During the final session of the day I was treated to a brilliant talk by Adam Harvey, who is a PHP developer (i.e. actually develops the PHP interpreter) telling us about the state of the PHP language. It seems Debian Stable is hugely out of date… but this is nothing new. He’s a great speaker, and I look forward to hearing his talk tomorrow, even though I don’t know what it’s about.

Last up was Jethro Carr, a hacker from NZ I know from attempting to complete his 30 Days of Geek challenge. He talked about the software revision control management tool thing he wrote, and talked about the benefits of using such software. Personally I quite enjoy using Redmine, but it’s requirement for Ruby means that I might be looking for an alternative when I get around to setting up my own installation. Currently I use the Quokforge service, run by one of my friends on OSDev.org.

So that was day 1. Or rather, the official day 1. Since then I’ve bought a printer and been to an Irish pub. More LCA news coming tomorrow, I hope.

linux.conf.au – Day 0

Me at LCA

Yesterday was day 0 of my adventure to linux.conf.au in Brisbane. I woke up extremely early (5:15am AEDT, which is 4:15am AEST) and caught a flight to Sydney and then on to Brisbane. I caught the AirTrain into the city (which is awesome, so much better than any other capital city’s offering) and met my friend Michael to drop off my bag at the hotel. After catching up with my sister for lunch (she lives in Brisbane) I headed off to the venue for the conference, QUT in Kelvin Grove.

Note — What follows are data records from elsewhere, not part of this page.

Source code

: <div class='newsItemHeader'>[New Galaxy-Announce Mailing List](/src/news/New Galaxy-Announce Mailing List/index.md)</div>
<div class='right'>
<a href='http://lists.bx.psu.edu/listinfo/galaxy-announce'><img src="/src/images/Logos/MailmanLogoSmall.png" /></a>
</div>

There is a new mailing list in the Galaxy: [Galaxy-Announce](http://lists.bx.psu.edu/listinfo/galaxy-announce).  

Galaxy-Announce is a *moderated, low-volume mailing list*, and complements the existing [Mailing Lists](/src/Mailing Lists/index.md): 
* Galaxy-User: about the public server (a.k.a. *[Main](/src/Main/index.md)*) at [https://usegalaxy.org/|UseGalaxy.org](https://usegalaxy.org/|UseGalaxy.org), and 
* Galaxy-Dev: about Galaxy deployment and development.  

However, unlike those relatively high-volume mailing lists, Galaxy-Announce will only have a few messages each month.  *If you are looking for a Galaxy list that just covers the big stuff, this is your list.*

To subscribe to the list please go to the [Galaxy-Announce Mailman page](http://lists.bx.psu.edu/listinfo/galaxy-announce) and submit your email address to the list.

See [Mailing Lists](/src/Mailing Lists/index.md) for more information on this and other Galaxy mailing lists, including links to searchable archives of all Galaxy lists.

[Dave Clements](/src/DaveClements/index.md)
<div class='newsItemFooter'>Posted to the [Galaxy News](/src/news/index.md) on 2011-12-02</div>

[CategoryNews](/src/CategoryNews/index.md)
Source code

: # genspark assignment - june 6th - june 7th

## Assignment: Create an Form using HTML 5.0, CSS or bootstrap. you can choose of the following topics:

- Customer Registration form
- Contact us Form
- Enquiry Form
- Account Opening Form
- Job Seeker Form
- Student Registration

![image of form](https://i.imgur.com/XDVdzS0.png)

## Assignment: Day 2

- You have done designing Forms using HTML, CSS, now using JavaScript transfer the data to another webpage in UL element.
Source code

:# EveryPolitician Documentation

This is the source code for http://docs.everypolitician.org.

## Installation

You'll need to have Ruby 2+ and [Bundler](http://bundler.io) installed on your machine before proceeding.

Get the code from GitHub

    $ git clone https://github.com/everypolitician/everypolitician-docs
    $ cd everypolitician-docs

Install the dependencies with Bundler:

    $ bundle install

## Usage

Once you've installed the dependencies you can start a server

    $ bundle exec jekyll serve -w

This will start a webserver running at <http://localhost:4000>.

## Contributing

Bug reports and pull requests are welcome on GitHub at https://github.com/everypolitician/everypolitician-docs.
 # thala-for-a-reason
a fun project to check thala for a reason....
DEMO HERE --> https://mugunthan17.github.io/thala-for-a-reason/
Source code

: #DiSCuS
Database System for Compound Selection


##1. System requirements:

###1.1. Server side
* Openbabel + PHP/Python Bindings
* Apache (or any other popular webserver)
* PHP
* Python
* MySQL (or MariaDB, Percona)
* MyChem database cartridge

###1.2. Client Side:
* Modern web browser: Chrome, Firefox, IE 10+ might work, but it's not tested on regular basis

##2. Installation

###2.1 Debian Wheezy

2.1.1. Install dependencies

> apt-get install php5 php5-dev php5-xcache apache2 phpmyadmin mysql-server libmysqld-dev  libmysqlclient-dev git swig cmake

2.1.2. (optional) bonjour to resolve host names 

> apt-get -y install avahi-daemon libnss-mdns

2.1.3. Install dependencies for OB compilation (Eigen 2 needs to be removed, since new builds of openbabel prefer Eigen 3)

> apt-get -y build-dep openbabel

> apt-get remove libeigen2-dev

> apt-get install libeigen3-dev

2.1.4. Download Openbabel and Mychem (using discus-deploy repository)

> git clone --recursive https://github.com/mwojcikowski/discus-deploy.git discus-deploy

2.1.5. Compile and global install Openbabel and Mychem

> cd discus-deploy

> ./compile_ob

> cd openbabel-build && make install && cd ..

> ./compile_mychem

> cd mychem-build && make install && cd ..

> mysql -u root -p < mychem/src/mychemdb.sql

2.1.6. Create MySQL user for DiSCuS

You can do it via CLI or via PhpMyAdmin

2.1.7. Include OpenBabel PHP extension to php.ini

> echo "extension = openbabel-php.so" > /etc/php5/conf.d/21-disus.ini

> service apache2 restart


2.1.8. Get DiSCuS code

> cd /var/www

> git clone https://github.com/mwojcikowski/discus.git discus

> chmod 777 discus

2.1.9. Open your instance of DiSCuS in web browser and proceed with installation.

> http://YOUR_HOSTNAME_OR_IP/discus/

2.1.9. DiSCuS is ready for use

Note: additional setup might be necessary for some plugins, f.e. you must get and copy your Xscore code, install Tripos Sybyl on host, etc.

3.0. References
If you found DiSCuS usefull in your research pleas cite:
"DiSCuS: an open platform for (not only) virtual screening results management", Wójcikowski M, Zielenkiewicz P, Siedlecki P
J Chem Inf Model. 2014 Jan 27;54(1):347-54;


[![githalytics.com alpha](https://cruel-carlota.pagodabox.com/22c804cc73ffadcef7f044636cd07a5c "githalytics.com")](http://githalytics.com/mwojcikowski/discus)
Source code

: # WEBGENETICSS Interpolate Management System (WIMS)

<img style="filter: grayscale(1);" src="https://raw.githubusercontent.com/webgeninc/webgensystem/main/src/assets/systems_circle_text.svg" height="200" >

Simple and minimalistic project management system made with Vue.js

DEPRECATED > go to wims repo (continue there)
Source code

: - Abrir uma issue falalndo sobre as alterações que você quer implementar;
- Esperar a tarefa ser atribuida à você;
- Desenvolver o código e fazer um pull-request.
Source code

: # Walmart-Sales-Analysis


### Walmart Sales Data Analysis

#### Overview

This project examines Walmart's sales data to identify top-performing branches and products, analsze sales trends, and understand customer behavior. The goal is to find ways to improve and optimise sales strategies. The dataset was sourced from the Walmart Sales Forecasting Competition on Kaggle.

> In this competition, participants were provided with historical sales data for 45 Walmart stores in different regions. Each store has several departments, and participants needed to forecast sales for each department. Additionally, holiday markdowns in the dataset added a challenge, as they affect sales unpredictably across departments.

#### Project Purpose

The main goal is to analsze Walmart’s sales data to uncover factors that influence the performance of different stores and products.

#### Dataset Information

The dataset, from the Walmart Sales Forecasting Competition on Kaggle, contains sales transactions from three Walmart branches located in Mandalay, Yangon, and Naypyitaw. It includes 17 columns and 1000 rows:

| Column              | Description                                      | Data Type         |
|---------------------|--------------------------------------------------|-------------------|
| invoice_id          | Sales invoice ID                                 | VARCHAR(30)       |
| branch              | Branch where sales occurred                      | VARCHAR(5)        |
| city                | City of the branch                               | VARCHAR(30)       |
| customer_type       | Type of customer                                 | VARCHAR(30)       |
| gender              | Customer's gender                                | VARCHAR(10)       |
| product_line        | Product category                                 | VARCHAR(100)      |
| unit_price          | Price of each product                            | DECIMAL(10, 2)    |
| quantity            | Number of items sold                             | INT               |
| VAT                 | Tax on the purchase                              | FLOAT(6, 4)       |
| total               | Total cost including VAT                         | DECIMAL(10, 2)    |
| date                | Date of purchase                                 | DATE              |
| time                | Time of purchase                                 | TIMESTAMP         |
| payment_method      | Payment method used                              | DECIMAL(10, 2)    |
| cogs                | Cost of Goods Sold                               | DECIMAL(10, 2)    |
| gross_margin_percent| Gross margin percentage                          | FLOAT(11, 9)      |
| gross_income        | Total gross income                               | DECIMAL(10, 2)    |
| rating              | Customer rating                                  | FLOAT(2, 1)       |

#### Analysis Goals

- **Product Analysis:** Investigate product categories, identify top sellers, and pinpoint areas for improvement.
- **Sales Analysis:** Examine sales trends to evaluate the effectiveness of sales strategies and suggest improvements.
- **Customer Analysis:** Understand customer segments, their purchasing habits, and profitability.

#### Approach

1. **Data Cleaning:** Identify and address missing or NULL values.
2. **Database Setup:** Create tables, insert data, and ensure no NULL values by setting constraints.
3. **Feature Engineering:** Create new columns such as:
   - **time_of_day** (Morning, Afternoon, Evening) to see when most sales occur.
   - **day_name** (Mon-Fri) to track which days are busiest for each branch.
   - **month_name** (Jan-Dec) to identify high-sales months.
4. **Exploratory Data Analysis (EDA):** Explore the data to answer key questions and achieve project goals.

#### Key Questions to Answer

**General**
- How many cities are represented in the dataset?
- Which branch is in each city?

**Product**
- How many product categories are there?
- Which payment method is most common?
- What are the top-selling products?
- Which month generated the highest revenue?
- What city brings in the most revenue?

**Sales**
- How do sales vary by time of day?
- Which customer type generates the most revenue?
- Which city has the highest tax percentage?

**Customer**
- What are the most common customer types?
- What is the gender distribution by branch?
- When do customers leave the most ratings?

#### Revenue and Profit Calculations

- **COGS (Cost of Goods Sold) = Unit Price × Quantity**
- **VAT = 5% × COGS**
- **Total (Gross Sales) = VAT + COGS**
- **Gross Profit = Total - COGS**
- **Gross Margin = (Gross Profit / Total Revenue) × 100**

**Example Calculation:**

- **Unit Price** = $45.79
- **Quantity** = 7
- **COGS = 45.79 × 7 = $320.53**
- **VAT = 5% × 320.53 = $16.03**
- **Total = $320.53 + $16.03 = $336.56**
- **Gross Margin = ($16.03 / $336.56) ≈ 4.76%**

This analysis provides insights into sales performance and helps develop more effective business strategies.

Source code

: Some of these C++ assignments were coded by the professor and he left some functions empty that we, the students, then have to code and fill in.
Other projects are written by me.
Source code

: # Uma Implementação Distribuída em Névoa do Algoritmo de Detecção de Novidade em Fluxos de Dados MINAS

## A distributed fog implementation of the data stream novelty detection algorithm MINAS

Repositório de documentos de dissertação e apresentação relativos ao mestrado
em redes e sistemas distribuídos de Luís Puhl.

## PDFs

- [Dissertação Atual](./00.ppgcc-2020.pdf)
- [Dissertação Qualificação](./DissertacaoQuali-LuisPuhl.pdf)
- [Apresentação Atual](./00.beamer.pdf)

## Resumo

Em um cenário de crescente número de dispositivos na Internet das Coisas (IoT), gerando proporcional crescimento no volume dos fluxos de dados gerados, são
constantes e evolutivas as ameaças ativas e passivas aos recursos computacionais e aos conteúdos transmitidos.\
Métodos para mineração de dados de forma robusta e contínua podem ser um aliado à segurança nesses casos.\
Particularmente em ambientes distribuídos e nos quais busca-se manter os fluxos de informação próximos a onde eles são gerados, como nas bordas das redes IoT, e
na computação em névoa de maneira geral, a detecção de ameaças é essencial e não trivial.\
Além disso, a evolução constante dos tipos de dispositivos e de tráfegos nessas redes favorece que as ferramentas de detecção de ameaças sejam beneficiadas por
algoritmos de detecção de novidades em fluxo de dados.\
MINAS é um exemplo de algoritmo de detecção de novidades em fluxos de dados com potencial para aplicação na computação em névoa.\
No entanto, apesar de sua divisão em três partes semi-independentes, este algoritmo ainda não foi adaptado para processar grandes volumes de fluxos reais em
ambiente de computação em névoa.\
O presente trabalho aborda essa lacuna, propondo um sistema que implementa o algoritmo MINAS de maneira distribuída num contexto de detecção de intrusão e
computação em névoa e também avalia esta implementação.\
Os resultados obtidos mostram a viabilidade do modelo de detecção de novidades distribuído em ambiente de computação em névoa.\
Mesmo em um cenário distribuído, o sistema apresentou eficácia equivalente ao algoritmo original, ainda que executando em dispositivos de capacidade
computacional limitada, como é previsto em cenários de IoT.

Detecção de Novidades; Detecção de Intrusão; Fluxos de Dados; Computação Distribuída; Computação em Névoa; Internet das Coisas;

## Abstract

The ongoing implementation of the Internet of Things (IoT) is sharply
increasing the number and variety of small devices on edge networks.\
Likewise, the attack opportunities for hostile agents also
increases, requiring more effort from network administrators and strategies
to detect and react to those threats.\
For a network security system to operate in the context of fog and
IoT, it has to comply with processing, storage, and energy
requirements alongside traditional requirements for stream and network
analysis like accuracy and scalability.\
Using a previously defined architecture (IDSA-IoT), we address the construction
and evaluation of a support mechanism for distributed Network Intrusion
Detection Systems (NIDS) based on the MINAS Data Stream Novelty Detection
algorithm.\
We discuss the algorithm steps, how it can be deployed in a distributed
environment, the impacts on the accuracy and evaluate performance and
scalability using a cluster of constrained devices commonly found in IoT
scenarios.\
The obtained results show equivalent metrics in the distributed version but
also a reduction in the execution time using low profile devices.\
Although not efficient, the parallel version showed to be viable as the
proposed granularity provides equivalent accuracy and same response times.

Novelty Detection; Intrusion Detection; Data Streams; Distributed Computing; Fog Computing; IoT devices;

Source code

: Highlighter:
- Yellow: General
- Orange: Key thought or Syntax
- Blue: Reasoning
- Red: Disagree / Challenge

I sat around with a few of my friends from the ##australia IRC channel on Freenode, while discussing the conference’s preperation on #linux.conf.au on Freenode. After a while, I went and registered for the conference, and got some awesome swag. The item of note is a Yubico Yubikey, which seems to be a really awesome solution to the password problem.

The LCA Venue

After the registration, I went with a few of the other ##australia geeks to get pizza from a local place in Kelvin Grove. It was a lot of impromptu fun, especially when a few more geeks from linux.conf.au showed up and also had a bite to eat.

After the pizza, it was back to the conference venue for the “noobie’s talk” which introduced us to what happens this week. In short, it sounds like a lot of fun. The presenter of the talk, Rusty Russell, has a great sense of humour. We then went off to the pub with the other first-time attendees, but we didn’t stay long because it was loud and we went off to something better.

Most of the attendees are staying at a place called Urbanest, which looks like an interesting place, mostly because of the density of geeks. Last night I went up to Urbanest for an hour or so, and watched the cricket and talked to a few other geeks. I met Jethro Carr, a geek from NZ whose blog I read. I then retired for the night, because you can only be awake for so long without a drip of caffeine.